I've looked at another legend - that does accepts longer CIDs ( 18 char - I'll try sending it longer strings next week just to make sure that wasn't a fluke). I have not compaired T interface vintages yet - but apparently they were making the transition to the longer strings. So for the record, this is probably an old isdn thing - rather than merlin-legend.

edited on: 04-15-05 08:45

By: Matthew Fredrickson (mattf) 2005-04-15 10:00:06

Can we close this out now?

By: jharragi (jharragi) 2005-04-15 13:12:53

One more tangental thought I wanted to jot down but can't investigate - gotta do my taxes :^( - anyway, you guys might know off the top of your head is:
What is bringing the dchannel down, is the remote end just dropping or is asterisk deciding to do this?

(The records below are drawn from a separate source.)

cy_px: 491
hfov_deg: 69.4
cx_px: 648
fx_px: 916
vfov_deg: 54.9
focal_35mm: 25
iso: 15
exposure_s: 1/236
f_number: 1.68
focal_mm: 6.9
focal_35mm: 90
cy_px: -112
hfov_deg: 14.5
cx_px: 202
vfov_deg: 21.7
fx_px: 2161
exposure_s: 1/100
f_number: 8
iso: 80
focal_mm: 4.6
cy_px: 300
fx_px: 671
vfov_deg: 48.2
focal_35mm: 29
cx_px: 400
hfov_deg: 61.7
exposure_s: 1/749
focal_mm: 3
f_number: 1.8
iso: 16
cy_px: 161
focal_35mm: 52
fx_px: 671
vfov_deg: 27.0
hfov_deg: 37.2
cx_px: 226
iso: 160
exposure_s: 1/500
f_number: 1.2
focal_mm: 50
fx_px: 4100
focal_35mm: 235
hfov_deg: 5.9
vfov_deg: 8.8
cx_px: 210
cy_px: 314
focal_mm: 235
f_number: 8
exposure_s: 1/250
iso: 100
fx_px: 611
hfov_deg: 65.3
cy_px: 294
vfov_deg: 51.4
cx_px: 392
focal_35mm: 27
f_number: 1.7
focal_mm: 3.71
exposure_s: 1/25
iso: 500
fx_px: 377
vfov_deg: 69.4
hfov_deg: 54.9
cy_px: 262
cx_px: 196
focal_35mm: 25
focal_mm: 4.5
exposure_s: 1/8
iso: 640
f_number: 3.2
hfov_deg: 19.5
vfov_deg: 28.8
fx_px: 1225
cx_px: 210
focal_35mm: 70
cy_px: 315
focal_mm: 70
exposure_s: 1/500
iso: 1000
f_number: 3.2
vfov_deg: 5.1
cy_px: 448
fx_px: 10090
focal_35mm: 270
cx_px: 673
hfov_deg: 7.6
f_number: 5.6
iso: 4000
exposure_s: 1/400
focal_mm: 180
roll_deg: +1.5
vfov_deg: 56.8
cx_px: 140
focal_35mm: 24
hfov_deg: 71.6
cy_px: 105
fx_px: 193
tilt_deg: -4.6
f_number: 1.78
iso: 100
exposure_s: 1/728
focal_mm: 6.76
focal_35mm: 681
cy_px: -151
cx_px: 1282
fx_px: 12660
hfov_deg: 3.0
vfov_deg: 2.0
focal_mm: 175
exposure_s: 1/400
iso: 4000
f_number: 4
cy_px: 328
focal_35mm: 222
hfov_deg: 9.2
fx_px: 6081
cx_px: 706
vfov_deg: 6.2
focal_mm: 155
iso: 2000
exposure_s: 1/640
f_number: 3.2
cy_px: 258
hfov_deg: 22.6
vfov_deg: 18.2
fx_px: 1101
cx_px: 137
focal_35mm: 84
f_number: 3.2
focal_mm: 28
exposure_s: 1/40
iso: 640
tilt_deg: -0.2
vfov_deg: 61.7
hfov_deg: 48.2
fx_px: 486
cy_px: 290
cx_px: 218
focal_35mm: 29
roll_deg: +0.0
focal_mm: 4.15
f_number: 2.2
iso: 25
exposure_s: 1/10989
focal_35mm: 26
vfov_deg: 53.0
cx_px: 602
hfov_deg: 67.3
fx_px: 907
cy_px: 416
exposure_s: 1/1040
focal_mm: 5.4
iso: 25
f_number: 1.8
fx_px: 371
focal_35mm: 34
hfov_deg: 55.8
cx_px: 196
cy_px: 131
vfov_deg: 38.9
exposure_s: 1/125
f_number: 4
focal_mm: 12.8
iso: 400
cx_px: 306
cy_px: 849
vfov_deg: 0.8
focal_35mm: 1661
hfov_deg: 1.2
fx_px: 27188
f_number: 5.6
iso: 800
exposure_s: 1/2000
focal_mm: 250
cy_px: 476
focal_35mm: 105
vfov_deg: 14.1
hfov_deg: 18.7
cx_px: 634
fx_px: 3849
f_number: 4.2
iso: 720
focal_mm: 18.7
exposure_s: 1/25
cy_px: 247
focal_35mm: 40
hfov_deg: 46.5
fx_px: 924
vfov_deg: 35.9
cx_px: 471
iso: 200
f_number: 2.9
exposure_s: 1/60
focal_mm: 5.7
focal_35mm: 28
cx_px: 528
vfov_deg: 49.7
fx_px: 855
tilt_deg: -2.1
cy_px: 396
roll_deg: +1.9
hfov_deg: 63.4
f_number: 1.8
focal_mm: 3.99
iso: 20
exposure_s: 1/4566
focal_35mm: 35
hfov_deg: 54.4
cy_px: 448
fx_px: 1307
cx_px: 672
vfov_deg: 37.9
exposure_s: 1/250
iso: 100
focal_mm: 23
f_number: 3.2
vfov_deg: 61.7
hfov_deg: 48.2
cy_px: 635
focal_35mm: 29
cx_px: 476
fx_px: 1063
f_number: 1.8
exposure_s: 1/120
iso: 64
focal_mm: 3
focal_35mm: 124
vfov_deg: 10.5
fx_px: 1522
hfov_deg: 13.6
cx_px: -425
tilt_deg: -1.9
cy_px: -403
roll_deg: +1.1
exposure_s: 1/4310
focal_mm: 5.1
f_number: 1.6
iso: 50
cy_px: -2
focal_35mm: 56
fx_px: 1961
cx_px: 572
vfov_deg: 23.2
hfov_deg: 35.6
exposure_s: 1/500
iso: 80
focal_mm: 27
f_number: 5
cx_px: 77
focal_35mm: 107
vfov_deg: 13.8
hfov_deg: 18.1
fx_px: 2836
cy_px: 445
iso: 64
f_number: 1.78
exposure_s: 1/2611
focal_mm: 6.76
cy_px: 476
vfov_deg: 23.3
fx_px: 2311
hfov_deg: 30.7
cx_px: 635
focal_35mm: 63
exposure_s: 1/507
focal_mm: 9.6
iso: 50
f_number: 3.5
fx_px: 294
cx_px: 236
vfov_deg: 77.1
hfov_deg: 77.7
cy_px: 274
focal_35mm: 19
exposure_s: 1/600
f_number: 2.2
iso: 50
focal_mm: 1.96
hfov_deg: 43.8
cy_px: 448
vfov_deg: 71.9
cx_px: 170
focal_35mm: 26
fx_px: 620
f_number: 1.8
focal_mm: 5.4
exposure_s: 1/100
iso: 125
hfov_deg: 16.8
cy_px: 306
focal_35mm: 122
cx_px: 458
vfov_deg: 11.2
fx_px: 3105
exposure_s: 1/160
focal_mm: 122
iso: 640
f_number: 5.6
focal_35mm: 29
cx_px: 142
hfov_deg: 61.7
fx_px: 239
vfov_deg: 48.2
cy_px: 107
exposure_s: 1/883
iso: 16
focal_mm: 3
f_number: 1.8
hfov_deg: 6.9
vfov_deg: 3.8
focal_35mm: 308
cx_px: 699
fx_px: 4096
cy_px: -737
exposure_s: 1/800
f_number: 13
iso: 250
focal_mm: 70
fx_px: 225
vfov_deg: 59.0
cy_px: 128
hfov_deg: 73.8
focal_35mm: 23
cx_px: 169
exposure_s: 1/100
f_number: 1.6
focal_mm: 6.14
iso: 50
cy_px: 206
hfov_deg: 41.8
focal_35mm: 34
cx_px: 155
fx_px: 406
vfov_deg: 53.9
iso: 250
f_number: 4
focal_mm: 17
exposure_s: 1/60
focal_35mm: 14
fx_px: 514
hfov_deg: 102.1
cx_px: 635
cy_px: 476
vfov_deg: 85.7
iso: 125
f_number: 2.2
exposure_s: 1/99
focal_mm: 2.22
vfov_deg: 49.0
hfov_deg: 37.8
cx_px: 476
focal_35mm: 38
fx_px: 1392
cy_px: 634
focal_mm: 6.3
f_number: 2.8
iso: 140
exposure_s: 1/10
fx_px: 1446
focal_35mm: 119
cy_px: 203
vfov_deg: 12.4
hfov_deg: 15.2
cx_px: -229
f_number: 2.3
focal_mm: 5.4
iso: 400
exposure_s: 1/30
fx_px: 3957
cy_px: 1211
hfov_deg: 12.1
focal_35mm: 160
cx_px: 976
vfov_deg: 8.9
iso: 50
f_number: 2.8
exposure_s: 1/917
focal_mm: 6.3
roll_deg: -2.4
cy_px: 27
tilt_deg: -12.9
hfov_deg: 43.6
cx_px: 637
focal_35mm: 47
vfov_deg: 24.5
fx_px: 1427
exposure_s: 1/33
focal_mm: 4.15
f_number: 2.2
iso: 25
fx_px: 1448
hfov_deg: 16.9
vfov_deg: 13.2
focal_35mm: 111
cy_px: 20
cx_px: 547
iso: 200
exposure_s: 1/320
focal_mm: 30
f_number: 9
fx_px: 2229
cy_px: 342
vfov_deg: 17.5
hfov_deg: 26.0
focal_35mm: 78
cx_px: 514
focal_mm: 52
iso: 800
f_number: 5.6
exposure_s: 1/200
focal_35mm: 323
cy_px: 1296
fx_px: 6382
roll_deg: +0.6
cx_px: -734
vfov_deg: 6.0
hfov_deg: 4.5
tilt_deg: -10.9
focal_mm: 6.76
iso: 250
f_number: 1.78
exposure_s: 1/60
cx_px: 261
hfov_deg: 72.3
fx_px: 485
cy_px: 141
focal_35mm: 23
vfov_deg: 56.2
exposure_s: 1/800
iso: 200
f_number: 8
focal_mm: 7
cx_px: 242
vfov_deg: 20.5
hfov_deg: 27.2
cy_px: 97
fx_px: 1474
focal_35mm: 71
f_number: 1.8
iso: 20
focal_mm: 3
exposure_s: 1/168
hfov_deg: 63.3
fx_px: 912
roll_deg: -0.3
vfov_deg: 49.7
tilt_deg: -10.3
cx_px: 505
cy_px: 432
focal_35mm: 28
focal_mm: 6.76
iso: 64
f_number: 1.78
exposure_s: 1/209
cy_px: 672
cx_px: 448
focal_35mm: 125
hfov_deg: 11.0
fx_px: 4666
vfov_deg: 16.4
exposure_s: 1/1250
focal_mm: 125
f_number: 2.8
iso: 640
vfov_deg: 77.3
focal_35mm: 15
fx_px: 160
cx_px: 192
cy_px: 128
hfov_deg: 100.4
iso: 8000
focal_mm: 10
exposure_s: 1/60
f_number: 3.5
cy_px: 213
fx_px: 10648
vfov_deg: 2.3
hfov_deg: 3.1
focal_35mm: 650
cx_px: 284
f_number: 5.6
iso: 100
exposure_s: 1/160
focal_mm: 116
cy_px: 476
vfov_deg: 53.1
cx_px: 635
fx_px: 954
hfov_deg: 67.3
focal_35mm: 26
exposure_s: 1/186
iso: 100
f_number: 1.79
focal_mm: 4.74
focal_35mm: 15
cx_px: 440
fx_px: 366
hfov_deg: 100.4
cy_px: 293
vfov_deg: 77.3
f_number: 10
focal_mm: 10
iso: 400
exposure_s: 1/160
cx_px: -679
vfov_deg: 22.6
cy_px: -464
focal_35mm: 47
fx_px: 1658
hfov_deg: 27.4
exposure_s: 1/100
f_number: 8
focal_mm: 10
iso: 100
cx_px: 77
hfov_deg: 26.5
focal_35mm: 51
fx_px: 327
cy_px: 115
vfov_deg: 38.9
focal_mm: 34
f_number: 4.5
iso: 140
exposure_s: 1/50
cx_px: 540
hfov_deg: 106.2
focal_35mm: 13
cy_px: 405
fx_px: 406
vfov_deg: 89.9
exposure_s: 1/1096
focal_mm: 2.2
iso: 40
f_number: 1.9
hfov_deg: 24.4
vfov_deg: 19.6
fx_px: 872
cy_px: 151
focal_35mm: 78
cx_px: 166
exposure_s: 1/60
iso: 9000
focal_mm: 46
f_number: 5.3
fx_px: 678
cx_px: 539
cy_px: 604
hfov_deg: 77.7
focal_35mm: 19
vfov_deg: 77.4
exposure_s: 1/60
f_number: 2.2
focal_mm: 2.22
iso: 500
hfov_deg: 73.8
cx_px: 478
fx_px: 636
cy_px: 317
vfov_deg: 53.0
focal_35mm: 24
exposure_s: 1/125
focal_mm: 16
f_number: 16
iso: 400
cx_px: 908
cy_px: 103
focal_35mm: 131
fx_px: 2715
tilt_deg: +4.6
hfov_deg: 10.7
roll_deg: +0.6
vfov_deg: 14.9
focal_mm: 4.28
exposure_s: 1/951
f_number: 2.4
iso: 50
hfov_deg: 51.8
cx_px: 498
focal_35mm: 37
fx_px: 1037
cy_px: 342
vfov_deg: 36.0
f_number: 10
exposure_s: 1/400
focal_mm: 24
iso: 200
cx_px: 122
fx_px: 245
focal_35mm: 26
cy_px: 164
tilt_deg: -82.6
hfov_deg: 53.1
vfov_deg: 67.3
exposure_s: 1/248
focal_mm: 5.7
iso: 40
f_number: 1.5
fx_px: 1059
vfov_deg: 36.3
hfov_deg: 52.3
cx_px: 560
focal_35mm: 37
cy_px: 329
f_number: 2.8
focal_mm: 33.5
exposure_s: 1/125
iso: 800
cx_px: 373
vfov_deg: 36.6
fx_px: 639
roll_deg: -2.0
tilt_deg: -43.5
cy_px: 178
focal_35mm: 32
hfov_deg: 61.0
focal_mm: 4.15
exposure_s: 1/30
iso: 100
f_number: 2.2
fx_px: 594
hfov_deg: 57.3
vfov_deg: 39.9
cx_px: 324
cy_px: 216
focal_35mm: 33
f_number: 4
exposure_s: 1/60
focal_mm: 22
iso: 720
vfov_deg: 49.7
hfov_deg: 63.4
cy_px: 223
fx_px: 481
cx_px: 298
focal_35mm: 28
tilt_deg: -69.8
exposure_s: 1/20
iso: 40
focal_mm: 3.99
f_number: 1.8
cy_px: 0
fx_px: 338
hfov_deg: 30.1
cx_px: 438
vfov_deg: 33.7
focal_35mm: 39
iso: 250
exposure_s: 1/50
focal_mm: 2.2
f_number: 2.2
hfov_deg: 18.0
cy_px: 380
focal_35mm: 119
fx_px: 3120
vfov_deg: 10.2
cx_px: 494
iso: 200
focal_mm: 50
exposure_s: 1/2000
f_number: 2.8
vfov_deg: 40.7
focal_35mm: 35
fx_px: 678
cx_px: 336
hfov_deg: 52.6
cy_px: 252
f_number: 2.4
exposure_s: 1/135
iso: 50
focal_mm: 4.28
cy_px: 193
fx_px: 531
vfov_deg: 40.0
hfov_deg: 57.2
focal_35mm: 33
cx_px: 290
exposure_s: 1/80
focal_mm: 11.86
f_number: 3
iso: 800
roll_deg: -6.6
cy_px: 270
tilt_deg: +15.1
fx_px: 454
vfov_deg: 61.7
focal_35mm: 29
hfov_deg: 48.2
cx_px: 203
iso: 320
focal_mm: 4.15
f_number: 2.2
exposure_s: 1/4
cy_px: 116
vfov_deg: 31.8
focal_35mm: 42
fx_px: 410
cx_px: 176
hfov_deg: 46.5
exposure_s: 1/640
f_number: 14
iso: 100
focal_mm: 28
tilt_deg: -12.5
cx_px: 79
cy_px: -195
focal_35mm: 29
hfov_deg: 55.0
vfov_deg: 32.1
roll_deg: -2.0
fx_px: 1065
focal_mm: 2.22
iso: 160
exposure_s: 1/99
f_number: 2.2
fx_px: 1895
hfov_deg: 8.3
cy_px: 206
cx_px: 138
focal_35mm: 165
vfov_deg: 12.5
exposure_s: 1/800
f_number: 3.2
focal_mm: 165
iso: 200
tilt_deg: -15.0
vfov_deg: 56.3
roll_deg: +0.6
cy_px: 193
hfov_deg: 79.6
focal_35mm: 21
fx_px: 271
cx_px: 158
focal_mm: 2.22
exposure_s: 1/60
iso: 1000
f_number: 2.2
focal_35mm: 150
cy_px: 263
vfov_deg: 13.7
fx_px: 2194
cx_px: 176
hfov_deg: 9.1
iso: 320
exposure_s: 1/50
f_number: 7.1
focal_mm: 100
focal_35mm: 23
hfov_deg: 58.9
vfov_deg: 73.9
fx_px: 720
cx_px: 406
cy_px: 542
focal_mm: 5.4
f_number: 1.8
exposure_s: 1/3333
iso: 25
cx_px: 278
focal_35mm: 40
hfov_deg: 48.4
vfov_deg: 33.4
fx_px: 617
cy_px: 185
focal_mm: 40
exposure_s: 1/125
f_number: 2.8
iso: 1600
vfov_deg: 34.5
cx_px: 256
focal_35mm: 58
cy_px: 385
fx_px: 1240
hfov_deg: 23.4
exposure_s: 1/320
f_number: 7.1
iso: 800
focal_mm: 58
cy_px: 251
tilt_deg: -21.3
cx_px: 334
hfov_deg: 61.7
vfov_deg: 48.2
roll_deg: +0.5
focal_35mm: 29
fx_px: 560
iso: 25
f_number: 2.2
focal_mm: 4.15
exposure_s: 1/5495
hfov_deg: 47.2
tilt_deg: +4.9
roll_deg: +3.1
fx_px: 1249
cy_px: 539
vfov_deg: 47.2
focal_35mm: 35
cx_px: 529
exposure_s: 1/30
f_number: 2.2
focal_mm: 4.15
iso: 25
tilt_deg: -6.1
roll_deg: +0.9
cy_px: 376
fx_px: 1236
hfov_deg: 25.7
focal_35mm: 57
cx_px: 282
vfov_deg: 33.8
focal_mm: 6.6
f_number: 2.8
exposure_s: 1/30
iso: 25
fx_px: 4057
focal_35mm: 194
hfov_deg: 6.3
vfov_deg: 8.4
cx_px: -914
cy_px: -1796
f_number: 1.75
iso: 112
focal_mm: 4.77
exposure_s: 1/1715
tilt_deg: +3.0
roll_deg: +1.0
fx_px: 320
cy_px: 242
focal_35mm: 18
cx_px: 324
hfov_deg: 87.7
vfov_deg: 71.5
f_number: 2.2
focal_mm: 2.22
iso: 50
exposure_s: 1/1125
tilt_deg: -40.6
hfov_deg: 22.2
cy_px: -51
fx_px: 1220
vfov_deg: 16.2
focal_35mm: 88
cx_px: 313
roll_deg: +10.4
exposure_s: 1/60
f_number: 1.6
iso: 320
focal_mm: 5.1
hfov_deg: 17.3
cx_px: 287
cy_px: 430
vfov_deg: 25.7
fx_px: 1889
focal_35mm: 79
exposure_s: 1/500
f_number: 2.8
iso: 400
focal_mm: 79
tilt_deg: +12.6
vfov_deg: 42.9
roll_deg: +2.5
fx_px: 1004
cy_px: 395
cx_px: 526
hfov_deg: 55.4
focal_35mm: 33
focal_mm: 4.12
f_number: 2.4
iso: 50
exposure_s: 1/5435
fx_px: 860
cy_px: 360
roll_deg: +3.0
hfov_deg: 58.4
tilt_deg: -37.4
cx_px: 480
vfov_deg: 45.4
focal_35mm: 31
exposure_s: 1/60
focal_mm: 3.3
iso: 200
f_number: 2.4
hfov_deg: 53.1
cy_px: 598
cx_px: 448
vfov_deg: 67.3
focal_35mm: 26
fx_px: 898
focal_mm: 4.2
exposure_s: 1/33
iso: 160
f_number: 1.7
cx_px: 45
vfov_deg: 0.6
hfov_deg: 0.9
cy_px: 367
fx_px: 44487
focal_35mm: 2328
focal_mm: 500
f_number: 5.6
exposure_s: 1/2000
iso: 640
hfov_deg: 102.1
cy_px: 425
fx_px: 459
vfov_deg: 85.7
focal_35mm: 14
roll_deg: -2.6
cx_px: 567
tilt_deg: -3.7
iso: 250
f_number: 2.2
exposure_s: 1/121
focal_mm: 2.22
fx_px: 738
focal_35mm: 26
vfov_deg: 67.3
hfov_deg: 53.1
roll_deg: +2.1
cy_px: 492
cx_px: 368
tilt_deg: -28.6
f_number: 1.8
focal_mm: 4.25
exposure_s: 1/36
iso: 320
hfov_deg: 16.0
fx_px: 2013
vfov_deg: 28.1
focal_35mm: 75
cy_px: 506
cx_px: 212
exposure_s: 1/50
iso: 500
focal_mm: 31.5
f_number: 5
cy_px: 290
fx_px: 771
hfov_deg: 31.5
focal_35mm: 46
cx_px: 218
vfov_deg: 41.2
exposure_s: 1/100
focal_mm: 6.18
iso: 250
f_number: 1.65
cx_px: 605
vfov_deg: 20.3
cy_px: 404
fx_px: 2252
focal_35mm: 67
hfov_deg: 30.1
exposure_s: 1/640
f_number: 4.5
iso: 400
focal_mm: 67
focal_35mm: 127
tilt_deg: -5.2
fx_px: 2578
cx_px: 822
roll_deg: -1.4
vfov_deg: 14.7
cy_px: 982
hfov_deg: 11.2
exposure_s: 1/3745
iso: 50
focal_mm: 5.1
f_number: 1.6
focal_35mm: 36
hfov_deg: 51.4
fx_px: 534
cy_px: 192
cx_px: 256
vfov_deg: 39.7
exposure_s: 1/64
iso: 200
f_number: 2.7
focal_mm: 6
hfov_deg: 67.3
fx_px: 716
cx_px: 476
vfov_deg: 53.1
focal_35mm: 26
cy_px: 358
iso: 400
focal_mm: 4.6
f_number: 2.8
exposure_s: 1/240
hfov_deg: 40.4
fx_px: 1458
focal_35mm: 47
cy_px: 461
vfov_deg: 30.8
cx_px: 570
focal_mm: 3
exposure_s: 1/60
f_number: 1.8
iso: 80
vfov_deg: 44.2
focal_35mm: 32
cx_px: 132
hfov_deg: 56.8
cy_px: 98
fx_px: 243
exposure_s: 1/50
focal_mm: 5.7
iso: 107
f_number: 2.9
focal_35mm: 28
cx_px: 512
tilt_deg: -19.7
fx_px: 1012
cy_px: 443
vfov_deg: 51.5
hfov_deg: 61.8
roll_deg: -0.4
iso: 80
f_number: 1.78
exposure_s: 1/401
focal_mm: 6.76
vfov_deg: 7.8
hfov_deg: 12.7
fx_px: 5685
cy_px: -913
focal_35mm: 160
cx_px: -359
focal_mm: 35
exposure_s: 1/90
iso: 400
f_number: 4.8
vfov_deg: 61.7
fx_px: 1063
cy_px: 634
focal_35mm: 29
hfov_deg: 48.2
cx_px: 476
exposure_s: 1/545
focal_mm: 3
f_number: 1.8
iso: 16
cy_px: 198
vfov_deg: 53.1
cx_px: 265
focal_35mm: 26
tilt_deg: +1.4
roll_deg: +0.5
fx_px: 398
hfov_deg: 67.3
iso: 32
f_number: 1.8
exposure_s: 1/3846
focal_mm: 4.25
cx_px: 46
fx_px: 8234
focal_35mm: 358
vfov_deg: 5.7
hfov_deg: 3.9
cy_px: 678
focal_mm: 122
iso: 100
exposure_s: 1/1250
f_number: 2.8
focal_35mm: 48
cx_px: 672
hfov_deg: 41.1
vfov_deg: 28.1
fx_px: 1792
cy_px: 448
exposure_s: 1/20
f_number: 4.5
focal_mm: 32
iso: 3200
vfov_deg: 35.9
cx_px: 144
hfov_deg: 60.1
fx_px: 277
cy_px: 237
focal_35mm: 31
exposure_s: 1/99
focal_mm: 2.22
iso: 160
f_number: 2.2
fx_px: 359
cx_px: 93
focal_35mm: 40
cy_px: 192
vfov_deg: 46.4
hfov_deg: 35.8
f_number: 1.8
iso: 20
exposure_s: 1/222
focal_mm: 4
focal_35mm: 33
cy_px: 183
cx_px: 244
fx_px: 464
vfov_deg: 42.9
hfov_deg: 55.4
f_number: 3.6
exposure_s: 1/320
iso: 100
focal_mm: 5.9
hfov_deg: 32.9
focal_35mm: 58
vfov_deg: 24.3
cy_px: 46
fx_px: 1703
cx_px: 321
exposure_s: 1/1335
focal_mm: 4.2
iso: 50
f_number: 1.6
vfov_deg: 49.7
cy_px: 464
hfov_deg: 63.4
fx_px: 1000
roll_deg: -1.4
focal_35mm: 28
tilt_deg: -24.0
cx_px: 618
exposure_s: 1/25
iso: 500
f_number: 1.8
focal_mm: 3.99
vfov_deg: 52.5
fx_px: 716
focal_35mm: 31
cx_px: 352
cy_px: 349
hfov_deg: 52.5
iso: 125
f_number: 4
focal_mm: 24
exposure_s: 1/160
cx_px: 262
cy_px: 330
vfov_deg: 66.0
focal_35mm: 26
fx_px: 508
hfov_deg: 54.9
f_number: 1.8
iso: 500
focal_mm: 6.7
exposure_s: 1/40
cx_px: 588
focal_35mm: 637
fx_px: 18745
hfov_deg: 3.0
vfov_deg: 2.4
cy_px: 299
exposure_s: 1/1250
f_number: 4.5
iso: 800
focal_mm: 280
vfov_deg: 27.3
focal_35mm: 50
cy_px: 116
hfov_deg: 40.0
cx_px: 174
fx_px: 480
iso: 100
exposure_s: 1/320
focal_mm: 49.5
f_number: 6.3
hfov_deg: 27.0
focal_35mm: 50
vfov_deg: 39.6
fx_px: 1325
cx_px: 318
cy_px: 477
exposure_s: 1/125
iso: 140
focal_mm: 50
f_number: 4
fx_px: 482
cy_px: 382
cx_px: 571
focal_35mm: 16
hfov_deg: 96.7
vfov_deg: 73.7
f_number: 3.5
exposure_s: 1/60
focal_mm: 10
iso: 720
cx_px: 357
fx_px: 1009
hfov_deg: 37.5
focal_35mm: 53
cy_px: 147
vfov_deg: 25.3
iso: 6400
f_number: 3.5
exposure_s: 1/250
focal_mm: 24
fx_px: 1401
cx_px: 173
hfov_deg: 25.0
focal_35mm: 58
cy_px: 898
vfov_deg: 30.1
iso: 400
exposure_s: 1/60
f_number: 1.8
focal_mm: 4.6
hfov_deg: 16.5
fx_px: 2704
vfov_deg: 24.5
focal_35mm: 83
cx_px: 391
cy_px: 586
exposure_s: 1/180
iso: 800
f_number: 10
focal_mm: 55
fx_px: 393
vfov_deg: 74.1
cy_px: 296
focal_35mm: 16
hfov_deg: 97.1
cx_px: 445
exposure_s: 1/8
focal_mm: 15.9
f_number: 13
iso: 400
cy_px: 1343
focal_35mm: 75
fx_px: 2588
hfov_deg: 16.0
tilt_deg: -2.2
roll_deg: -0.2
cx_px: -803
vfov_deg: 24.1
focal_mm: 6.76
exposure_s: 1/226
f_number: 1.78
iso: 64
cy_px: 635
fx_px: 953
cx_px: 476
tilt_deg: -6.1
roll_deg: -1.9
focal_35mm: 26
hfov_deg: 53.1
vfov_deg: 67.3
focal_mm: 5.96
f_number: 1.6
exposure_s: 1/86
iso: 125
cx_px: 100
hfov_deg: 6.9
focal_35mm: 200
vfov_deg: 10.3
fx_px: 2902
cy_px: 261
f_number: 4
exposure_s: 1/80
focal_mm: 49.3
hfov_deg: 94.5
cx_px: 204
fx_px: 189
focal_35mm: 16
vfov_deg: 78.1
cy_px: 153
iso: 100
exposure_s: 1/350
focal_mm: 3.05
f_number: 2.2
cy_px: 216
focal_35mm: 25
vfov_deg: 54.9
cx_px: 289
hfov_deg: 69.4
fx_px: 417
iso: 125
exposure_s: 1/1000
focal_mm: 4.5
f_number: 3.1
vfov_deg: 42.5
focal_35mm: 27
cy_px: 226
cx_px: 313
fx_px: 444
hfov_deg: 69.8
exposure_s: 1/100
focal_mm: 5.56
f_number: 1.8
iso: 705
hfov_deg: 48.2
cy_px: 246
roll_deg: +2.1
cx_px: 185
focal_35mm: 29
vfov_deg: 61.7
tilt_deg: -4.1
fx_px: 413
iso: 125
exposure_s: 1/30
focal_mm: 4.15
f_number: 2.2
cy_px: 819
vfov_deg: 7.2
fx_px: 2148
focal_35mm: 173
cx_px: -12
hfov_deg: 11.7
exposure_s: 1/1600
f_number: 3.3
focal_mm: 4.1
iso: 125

If so, maybe a less harsh response is in order. Initially I was thinking it would be resonable to (re)transmit a most generic SETUP or better shift into truncate (or simplified) mode since the problem woun't go away and post a notice. But this is moving into the area of autoprobing which might not be resonable in libpri - but it could be cool. It also might be a resonable pursuit to be able to utilize asterisk to probe a T and write auto or suggested confs (knowing how hard it can be to set some of this stuff up, particularly for newer users - or for instance, even have a telco tell you what they are feeding you). Just jabbering... John

By: jharragi (jharragi) 2005-04-19 11:54:28

...by dialplan logic, do you mean code or configuration? It is easy enough to do:
SetCIDName(${CALLERIDNAME:0:15})
...and of course it can be worked into a more complex dialplan - but it looks like an animal trap waiting to be stepped on in the future. My boss is pushing GUI configurator - they just don't understand!

By: Matthew Fredrickson (mattf) 2005-04-20 10:59:04

That's what I would assume Mark had in mind.  There isn't really a clean way to get around it.  It'd be a big mess to put the switch specific nuances for every little private-vendor PBX out there.  It makes a lot more sense to just put it in the dialplan.

By: Kevin P. Fleming (kpfleming) 2005-04-20 11:07:08

I agree, this should happen before the call hits chan_zap, since you are aware of the problem with that switch. If there are more reports of this problem, it's possible libpri could be extended to support a 'maximum CNAM length' on a per-span basis.